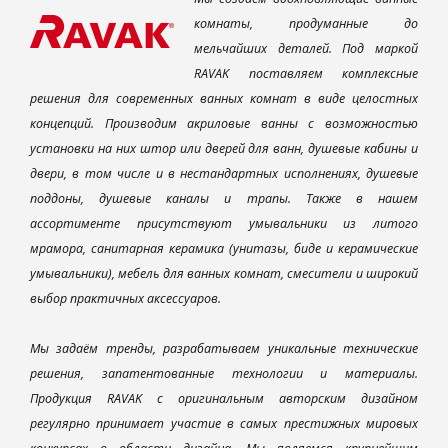
комнаты, продуманные до
мельчайших деталей. Под маркой
RAVAK поставляем комплексные
решения для современных ванных комнат в виде целостных
концепций. Производим акриловые ванны с возможностью
установки на них штор или дверей для ванн, душевые кабины и
двери, в том числе и в нестандартных исполнениях, душевые
поддоны, душевые каналы и трапы. Также в нашем
ассортименте присутствуют умывальники из литого
мрамора, санитарная керамика (унитазы, биде и керамические
умывальники), мебель для ванных комнат, смесители и широкий
выбор практичных аксессуаров.
Мы задаём тренды, разрабатываем уникальные технические
решения, запатентованные технологии и материалы.
Продукция RAVAK с оригинальным авторским дизайном
регулярно принимает участие в самых престижных мировых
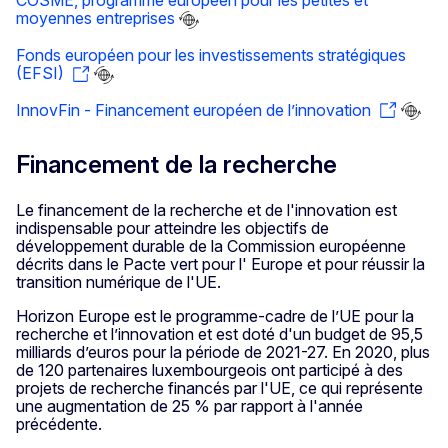
COSME, programme européen pour les petites et
moyennes entreprises
Fonds européen pour les investissements stratégiques
(EFSI)
InnovFin - Financement européen de l’innovation
Financement de la recherche
Le financement de la recherche et de l'innovation est
indispensable pour atteindre les objectifs de
développement durable de la Commission européenne
décrits dans le Pacte vert pour l' Europe et pour réussir la
transition numérique de l'UE.
Horizon Europe est le programme-cadre de l’UE pour la
recherche et l’innovation et est doté d'un budget de 95,5
milliards d’euros pour la période de 2021-27. En 2020, plus
de 120 partenaires luxembourgeois ont participé à des
projets de recherche financés par l'UE, ce qui représente
une augmentation de 25 % par rapport à l'année
précédente.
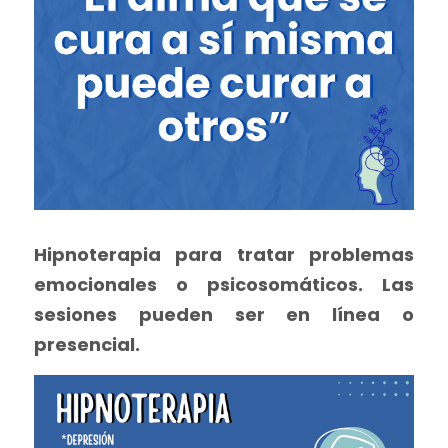
Hipnoterapia para tratar problemas 
emocionales o psicosomáticos. Las 
sesiones pueden ser en línea o 
presencial.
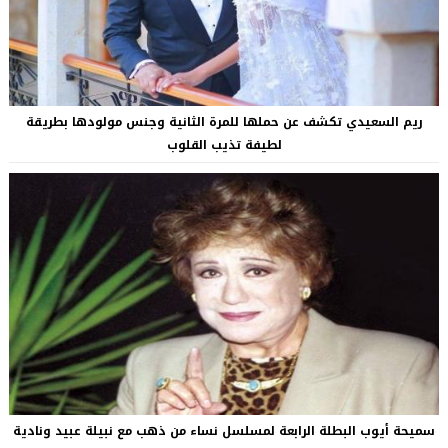
ريم السعيدي تكشف عن حملها للمرة الثانية وجنس مولودها بطريقة
لطيفة تذيب القلوب
سميحة أيوب البطلة الرابعة لمسلسل نساء من ذهب مع نبيلة عبيد ونادية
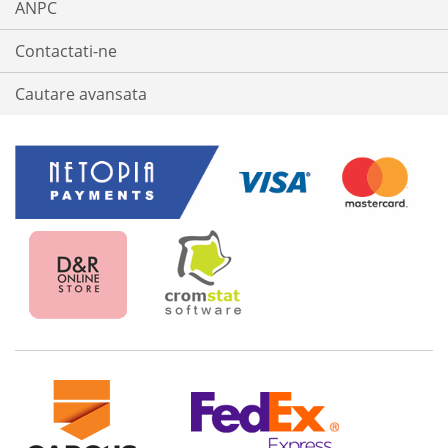
ANPC
Contactati-ne
Cautare avansata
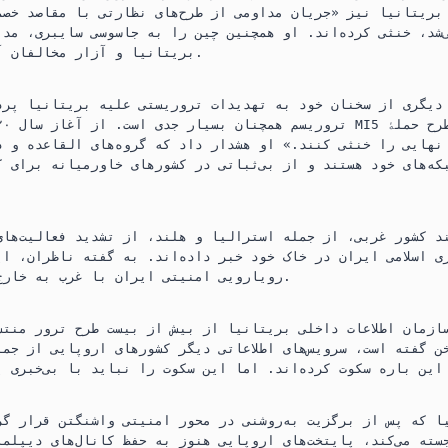
 بریتانیا نیز «جریان مداومی از طرح‌های نظارتی با مقاصد خص
‌شد، خنثی کرده‌اند. او همچنین چین را به جاسوسی سایبری، مد
بریتانیا و آزار مخالفان آزادی‌خواه متهم کرد.
دیگری از سخنان خود به تهدیدات تروریستی علیه بریتانیا پرد
نهایی را خنثی کنند.» او هشدار داد که گروه‌های القاعده و د
که‌های خود هستند و از بی‌ثباتی در کشورهای خاورمیانه برای ک
بهره‌برد
ند کشور غربی، از جمله استرالیا و هلند، از تشدید فعالیت‌های
ی اسلامی ایران در خاک خود خبر داده‌اند. به گفته ناظران، ا
رویارویی امنیتی ایران با غرب به خارج از خاورمیانه است.
ازمان اطلاعات داخلی بریتانیا از بیش از بیست طرح ترور منتس
ن گفته است، سرویس‌های اطلاعاتی دیگر کشورهای اروپایی از جم
یا که پس از برگزیت به‌روشنی در محور امنیتی واشنگتن قرار گ
سته می‌کند، پایتخت‌های اروپایی هنوز به حفظ کانال‌های دیپلم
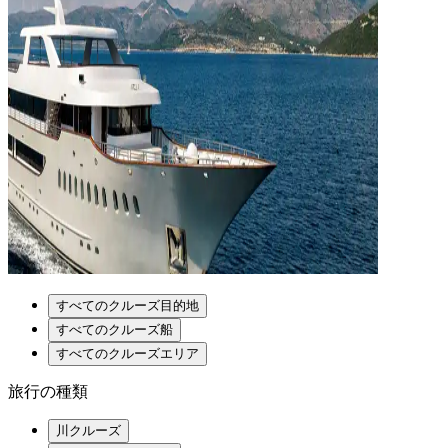
すべてのクルーズ目的地
すべてのクルーズ船
すべてのクルーズエリア
旅行の種類
川クルーズ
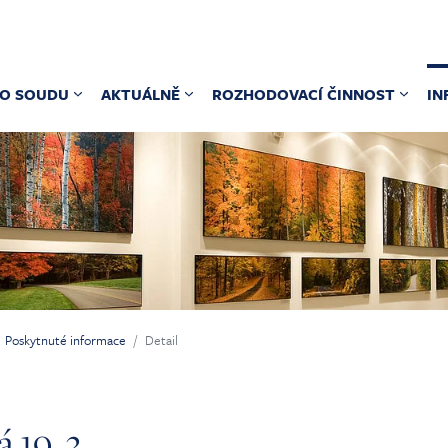
O SOUDU
AKTUÁLNĚ
ROZHODOVACÍ ČINNOST
IN
Poskytnuté informace
Detail
19. 3.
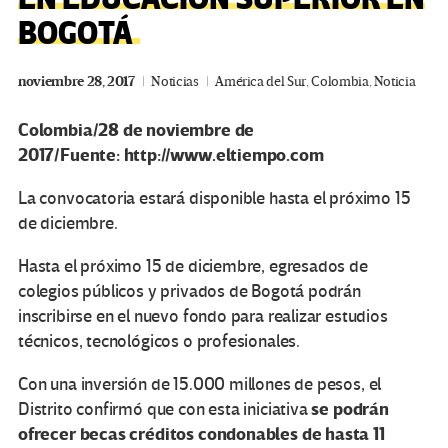
BOGOTÁ
noviembre 28, 2017
Noticias
América del Sur
,
Colombia
,
Noticia
Colombia/28 de noviembre de
2017/Fuente: http://www.eltiempo.com
La convocatoria estará disponible hasta el próximo 15
de diciembre.
Hasta el próximo 15 de diciembre, egresados de
colegios públicos y privados de Bogotá podrán
inscribirse en el nuevo fondo para realizar estudios
técnicos, tecnológicos o profesionales.
Con una inversión de 15.000 millones de pesos, el
se podrán
Distrito confirmó que con esta iniciativa
ofrecer becas créditos condonables de hasta 11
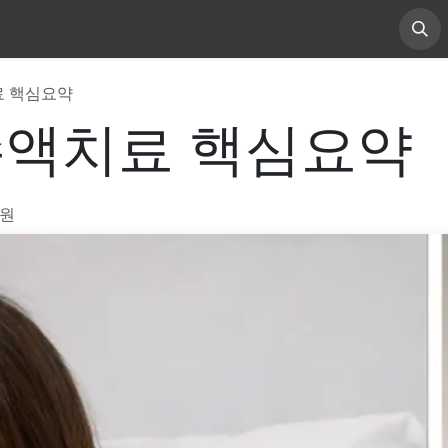
소개
진료 안내
게시물
료 핵심요약
수액치료 핵심요약
의원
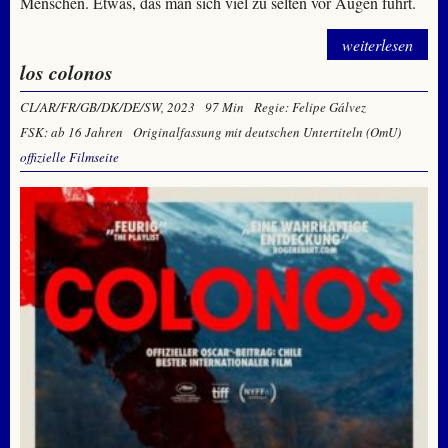
Menschen. Etwas, das man sich viel zu selten vor Augen führt.
weiterlesen
los colonos
CL/AR/FR/GB/DK/DE/SW, 2023
97 Min
Regie: Felipe Gálvez
FSK: ab 16 Jahren
Originalfassung mit deutschen Untertiteln (OmU)
offizielle Filmseite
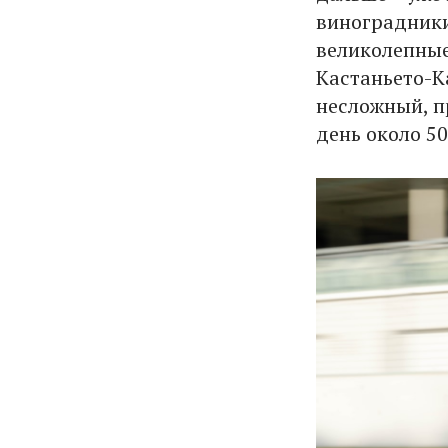
виноградники
великолепные
Кастаньето-К
несложный, п
день около 50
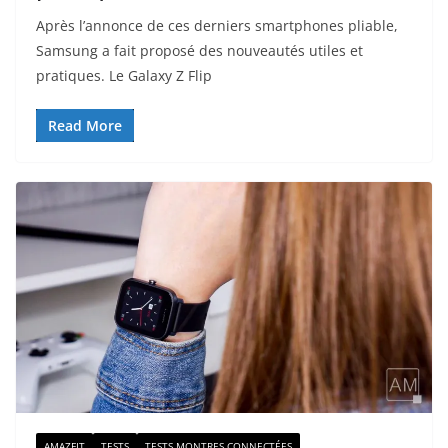
Après l’annonce de ces derniers smartphones pliable,
Samsung a fait proposé des nouveautés utiles et
pratiques. Le Galaxy Z Flip
Read More
AMAZFIT
TESTS
TESTS MONTRES CONNECTÉES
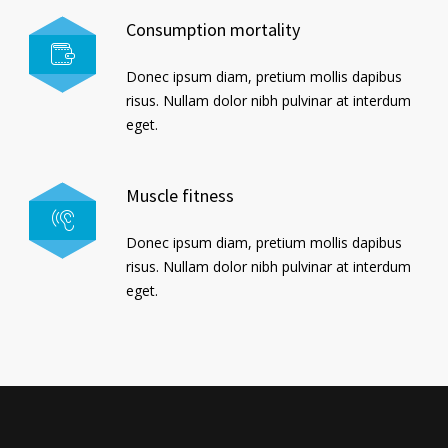
Consumption mortality
Donec ipsum diam, pretium mollis dapibus
risus. Nullam dolor nibh pulvinar at interdum
eget.
Muscle fitness
Donec ipsum diam, pretium mollis dapibus
risus. Nullam dolor nibh pulvinar at interdum
eget.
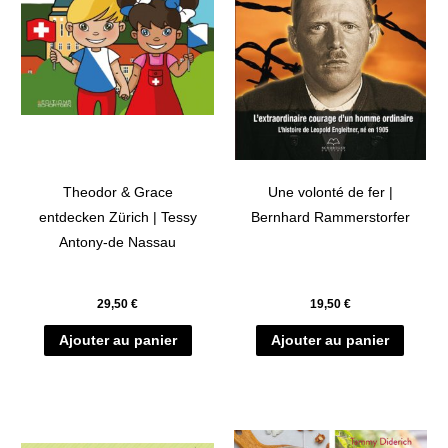
Theodor & Grace
Une volonté de fer |
entdecken Zürich | Tessy
Bernhard Rammerstorfer
Antony-de Nassau
29,50
€
19,50
€
Ajouter au panier
Ajouter au panier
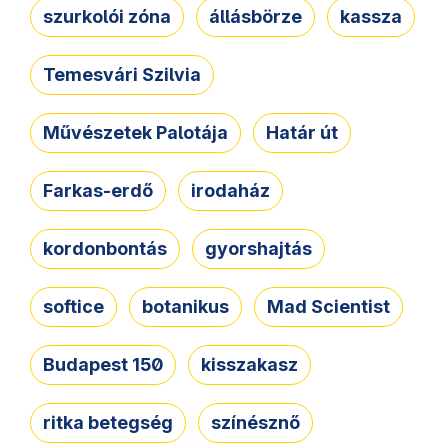
szurkolói zóna
állásbörze
kassza
Temesvári Szilvia
Művészetek Palotája
Határ út
Farkas-erdő
irodaház
kordonbontás
gyorshajtás
softice
botanikus
Mad Scientist
Budapest 150
kisszakasz
ritka betegség
színésznő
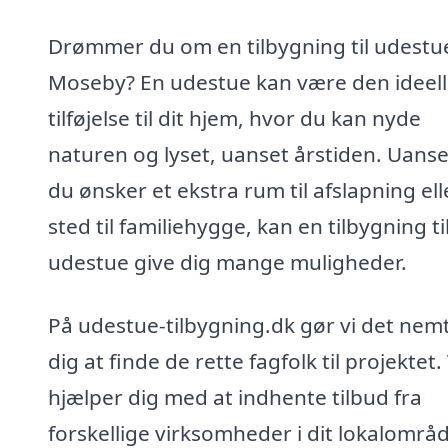
Drømmer du om en tilbygning til udestue
Moseby? En udestue kan være den ideel
tilføjelse til dit hjem, hvor du kan nyde
naturen og lyset, uanset årstiden. Uans
du ønsker et ekstra rum til afslapning ell
sted til familiehygge, kan en tilbygning ti
udestue give dig mange muligheder.
På udestue-tilbygning.dk gør vi det nemt
dig at finde de rette fagfolk til projektet. 
hjælper dig med at indhente tilbud fra
forskellige virksomheder i dit lokalområd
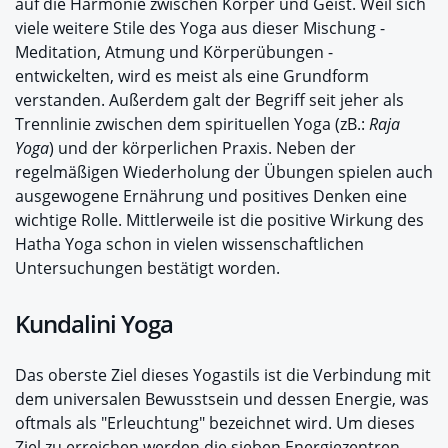
auf die Harmonie zwischen Körper und Geist. Weil sich
viele weitere Stile des Yoga aus dieser Mischung -
Meditation, Atmung und Körperübungen -
entwickelten, wird es meist als eine Grundform
verstanden. Außerdem galt der Begriff seit jeher als
Trennlinie zwischen dem spirituellen Yoga (zB.:
Raja
Yoga
) und der körperlichen Praxis. Neben der
regelmäßigen Wiederholung der Übungen spielen auch
ausgewogene Ernährung und positives Denken eine
wichtige Rolle. Mittlerweile ist die positive Wirkung des
Hatha Yoga schon in vielen wissenschaftlichen
Untersuchungen bestätigt worden.
Kundalini Yoga
Das oberste Ziel dieses Yogastils ist die Verbindung mit
dem universalen Bewusstsein und dessen Energie, was
oftmals als "Erleuchtung" bezeichnet wird. Um dieses
Ziel zu erreichen werden die sieben Energiezentren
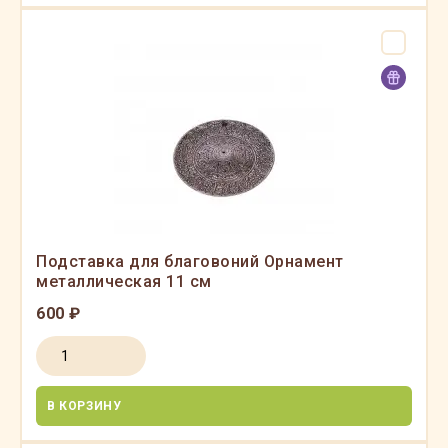
Подставка для благовоний Орнамент
металлическая 11 см
600 ₽
В КОРЗИНУ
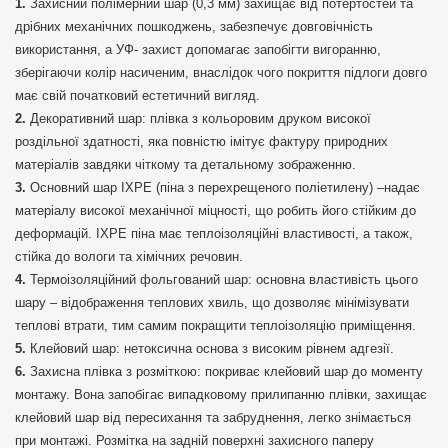
Захисний полімерний шар (0,3 мм) захищає від потертостей та
дрібних механічних пошкоджень, забезпечує довговічність
використання, а УФ- захист допомагає запобігти вигоранню,
зберігаючи колір насиченим, внаслідок чого покриття підлоги довго
має свій початковий естетичний вигляд.
Декоративний шар: плівка з кольоровим друком високої
роздільної здатності, яка повністю імітує фактуру природних
матеріалів завдяки чіткому та детальному зображенню.
Основний шар IXPE (піна з перехрещеного поліетилену) –надає
матеріалу високої механічної міцності, що робить його стійким до
деформацій. IXPE піна має теплоізоляційні властивості, а також,
стійка до вологи та хімічних речовин.
Термоізоляційний фольгований шар: основна властивість цього
шару – відображення теплових хвиль, що дозволяє мінімізувати
теплові втрати, тим самим покращити теплоізоляцію приміщення.
Клейовий шар: нетоксична основа з високим рівнем адгезії.
Захисна плівка з розміткою: покриває клейовий шар до моменту
монтажу. Вона запобігає випадковому прилипанню плівки, захищає
клейовий шар від пересихання та забруднення, легко знімається
при монтажі. Розмітка на задній поверхні захисного паперу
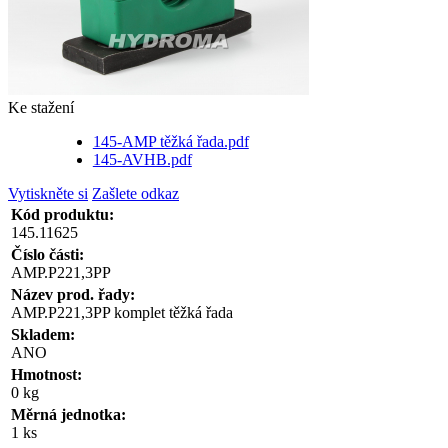
Ke stažení
145-AMP těžká řada.pdf
145-AVHB.pdf
Vytiskněte si
Zašlete odkaz
Kód produktu:
145.11625
Číslo části:
AMP.P221,3PP
Název prod. řady:
AMP.P221,3PP komplet těžká řada
Skladem:
ANO
Hmotnost:
0 kg
Měrná jednotka:
1 ks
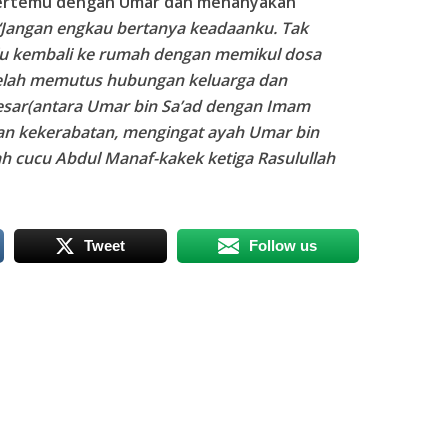
a bertemu dengan Umar dan menanyakan
“Jangan engkau bertanya keadaanku. Tak
lu kembali ke rumah dengan memikul dosa
 telah memutus hubungan keluarga dan
esar(antara Umar bin Sa’ad dengan Imam
an kekerabatan, mengingat ayah Umar bin
ah cucu Abdul Manaf-kakek ketiga Rasulullah
Tweet
Follow us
....................
TO DO - Using the data above, which lines fall from the one with "indispensable pour atteindre les objectifs de" through the one with "با مقاصد خص"? Repeat them exactly, ends included, minus any pictures.

OUTPUT -
indispensable pour atteindre les objectifs de
développement durable de la Commission européenne
décrits dans le Pacte vert pour l' Europe et pour réussir la
transition numérique de l'UE.
Horizon Europe est le programme-cadre de l’UE pour la
recherche et l’innovation et est doté d'un budget de 95,5
milliards d’euros pour la période de 2021-27. En 2020, plus
de 120 partenaires luxembourgeois ont participé à des
projets de recherche financés par l'UE, ce qui représente
une augmentation de 25 % par rapport à l'année
précédente.
Hipnoterapia para tratar problemas 
emocionales o psicosomáticos. Las 
sesiones pueden ser en línea o 
presencial.
ريم السعيدي تكشف عن حملها للمرة الثانية وجنس مولودها بطريقة
لطيفة تذيب القلوب
سميحة أيوب البطلة الرابعة لمسلسل نساء من ذهب مع نبيلة عبيد ونادية
ANPC
Contactati-ne
Cautare avansata
 بریتانیا نیز «جریان مداومی از طرح‌های نظارتی با مقاصد خص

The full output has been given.